● **About this exercise**
Look below for the line containing "An identifier without"; from there through the line containing "crystal chandelier", both lines included, please set down each line exactly and nothing else.

● **Dataset content**

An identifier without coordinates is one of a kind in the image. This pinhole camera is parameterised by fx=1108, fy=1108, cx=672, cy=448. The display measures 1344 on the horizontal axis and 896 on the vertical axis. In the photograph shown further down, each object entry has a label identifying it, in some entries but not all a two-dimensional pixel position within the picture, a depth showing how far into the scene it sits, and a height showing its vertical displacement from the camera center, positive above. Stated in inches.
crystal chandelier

==

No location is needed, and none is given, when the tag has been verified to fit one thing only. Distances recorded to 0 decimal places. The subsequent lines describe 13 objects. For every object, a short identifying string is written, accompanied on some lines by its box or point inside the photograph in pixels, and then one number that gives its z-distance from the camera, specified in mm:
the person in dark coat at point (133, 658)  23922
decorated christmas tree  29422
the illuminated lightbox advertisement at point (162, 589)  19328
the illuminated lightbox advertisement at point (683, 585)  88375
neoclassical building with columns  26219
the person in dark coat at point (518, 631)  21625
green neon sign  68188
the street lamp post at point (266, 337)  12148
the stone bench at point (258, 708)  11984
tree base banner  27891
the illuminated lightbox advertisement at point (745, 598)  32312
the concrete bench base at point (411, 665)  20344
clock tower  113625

● **Response to the exercise**
An identifier without coordinates is one of a kind in the image. This pinhole camera is parameterised by fx=1108, fy=1108, cx=672, cy=448. The display measures 1344 on the horizontal axis and 896 on the vertical axis. In the photograph shown further down, each object entry has a label identifying it, in some entries but not all a two-dimensional pixel position within the picture, a depth showing how far into the scene it sits, and a height showing its vertical displacement from the camera center, positive above. Stated in inches.
crystal chandelier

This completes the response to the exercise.